North Dakota Is The Best Place In America To Speed

According to the folks at Popular Mechanics the best place in America to drive faster than the speed limit is North Dakota.

Maybe the shale oil boom will change this state’s outlook on speeding, but for now, North Dakota is about as lenient as it gets. It has the lowest speed trap activity coupled with the lowest fines speeding on state roads limits below 55 mph: just $10 for being 10 mph over the limit.

In any zone marked 65 mph or above (the maximum limit is 75) it’s a simple $5 for each mph over the limit, with no New Jersey-style doubling of penalties.

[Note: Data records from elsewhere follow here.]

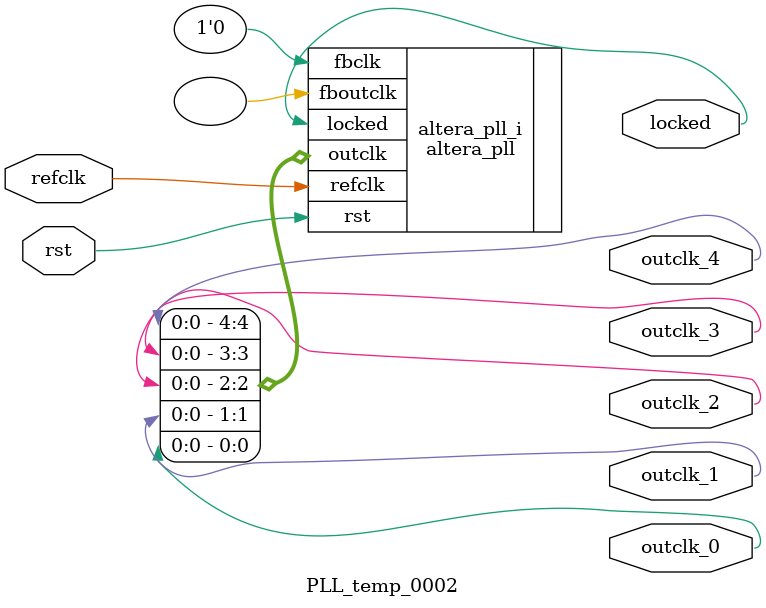
<source format=v>
`timescale 1ns/10ps
module  PLL_temp_0002(

	// interface 'refclk'
	input wire refclk,

	// interface 'reset'
	input wire rst,

	// interface 'outclk0'
	output wire outclk_0,

	// interface 'outclk1'
	output wire outclk_1,

	// interface 'outclk2'
	output wire outclk_2,

	// interface 'outclk3'
	output wire outclk_3,

	// interface 'outclk4'
	output wire outclk_4,

	// interface 'locked'
	output wire locked
);

	altera_pll #(
		.fractional_vco_multiplier("false"),
		.reference_clock_frequency("50.0 MHz"),
		.operation_mode("direct"),
		.number_of_clocks(5),
		.output_clock_frequency0("11.000000 MHz"),
		.phase_shift0("0 ps"),
		.duty_cycle0(50),
		.output_clock_frequency1("25.000000 MHz"),
		.phase_shift1("0 ps"),
		.duty_cycle1(50),
		.output_clock_frequency2("40.441176 MHz"),
		.phase_shift2("0 ps"),
		.duty_cycle2(50),
		.output_clock_frequency3("38.194444 MHz"),
		.phase_shift3("0 ps"),
		.duty_cycle3(50),
		.output_clock_frequency4("3.002183 MHz"),
		.phase_shift4("0 ps"),
		.duty_cycle4(50),
		.output_clock_frequency5("0 MHz"),
		.phase_shift5("0 ps"),
		.duty_cycle5(50),
		.output_clock_frequency6("0 MHz"),
		.phase_shift6("0 ps"),
		.duty_cycle6(50),
		.output_clock_frequency7("0 MHz"),
		.phase_shift7("0 ps"),
		.duty_cycle7(50),
		.output_clock_frequency8("0 MHz"),
		.phase_shift8("0 ps"),
		.duty_cycle8(50),
		.output_clock_frequency9("0 MHz"),
		.phase_shift9("0 ps"),
		.duty_cycle9(50),
		.output_clock_frequency10("0 MHz"),
		.phase_shift10("0 ps"),
		.duty_cycle10(50),
		.output_clock_frequency11("0 MHz"),
		.phase_shift11("0 ps"),
		.duty_cycle11(50),
		.output_clock_frequency12("0 MHz"),
		.phase_shift12("0 ps"),
		.duty_cycle12(50),
		.output_clock_frequency13("0 MHz"),
		.phase_shift13("0 ps"),
		.duty_cycle13(50),
		.output_clock_frequency14("0 MHz"),
		.phase_shift14("0 ps"),
		.duty_cycle14(50),
		.output_clock_frequency15("0 MHz"),
		.phase_shift15("0 ps"),
		.duty_cycle15(50),
		.output_clock_frequency16("0 MHz"),
		.phase_shift16("0 ps"),
		.duty_cycle16(50),
		.output_clock_frequency17("0 MHz"),
		.phase_shift17("0 ps"),
		.duty_cycle17(50),
		.pll_type("General"),
		.pll_subtype("General")
	) altera_pll_i (
		.rst	(rst),
		.outclk	({outclk_4, outclk_3, outclk_2, outclk_1, outclk_0}),
		.locked	(locked),
		.fboutclk	( ),
		.fbclk	(1'b0),
		.refclk	(refclk)
	);
endmodule


</source>
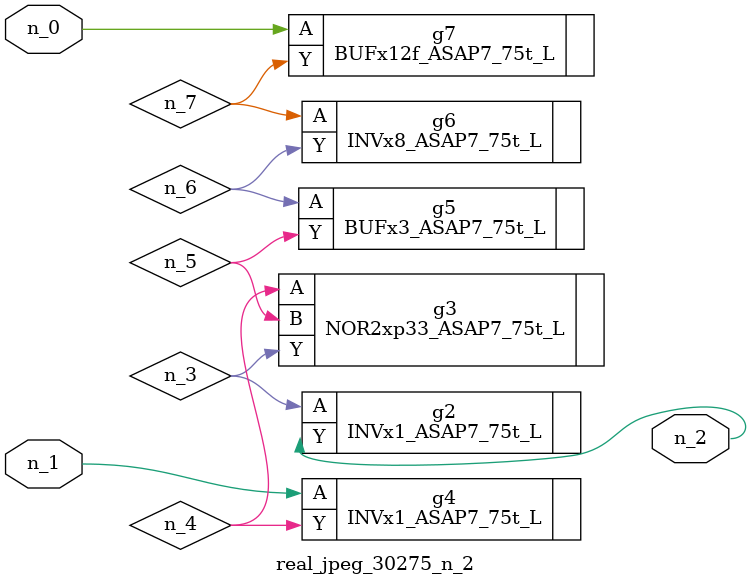
<source format=v>
module real_jpeg_30275_n_2 (n_1, n_0, n_2);

input n_1;
input n_0;

output n_2;

wire n_5;
wire n_4;
wire n_6;
wire n_7;
wire n_3;

BUFx12f_ASAP7_75t_L g7 ( 
.A(n_0),
.Y(n_7)
);

INVx1_ASAP7_75t_L g4 ( 
.A(n_1),
.Y(n_4)
);

INVx1_ASAP7_75t_L g2 ( 
.A(n_3),
.Y(n_2)
);

NOR2xp33_ASAP7_75t_L g3 ( 
.A(n_4),
.B(n_5),
.Y(n_3)
);

BUFx3_ASAP7_75t_L g5 ( 
.A(n_6),
.Y(n_5)
);

INVx8_ASAP7_75t_L g6 ( 
.A(n_7),
.Y(n_6)
);


endmodule
</source>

According to the magazine, the worst place in America to get caught speeding is New Jersey where speed traps abound and driving 10 miles-per-hour over the limit on highways where the speed limit is at least 65 can have you charged with “racing” to which double penalties apply.

No joke.

Lawmakers actually sought to increase fines for speeding during the 2013 legislative session. HB1048 even passed the House on a wide 61-30 vote, but after the Senate amended the bill the House killed it on a narrow 44-39 vote against.

The final version of the law would have levied a fine of $4 for each mile-per-hour over the post limit on highways where the posted speed is between 55 and 70 miles-per-hour, and $5 for each mile-per-hour over the speed limit on highways where the posted limit is 70 or higher.

Rep. Bob Skarphol of Tioga also introduced HB1189 which would have targeted out-of-state drivers with higher fines and would have filtered the revenues from the higher fines to law enforcement agencies (thus incentivizing law enforcement to target out-of-state drivers).

That bill didn’t make it out of the House, failing on a 38-51 vote.

I haven’t heard anything about this issue being taken up again in the new Legislative session next year. I wouldn’t be surprised if it was especially given the increase in traffic on North Dakota roads which has lead to an increase in traffic accidents and fatalities.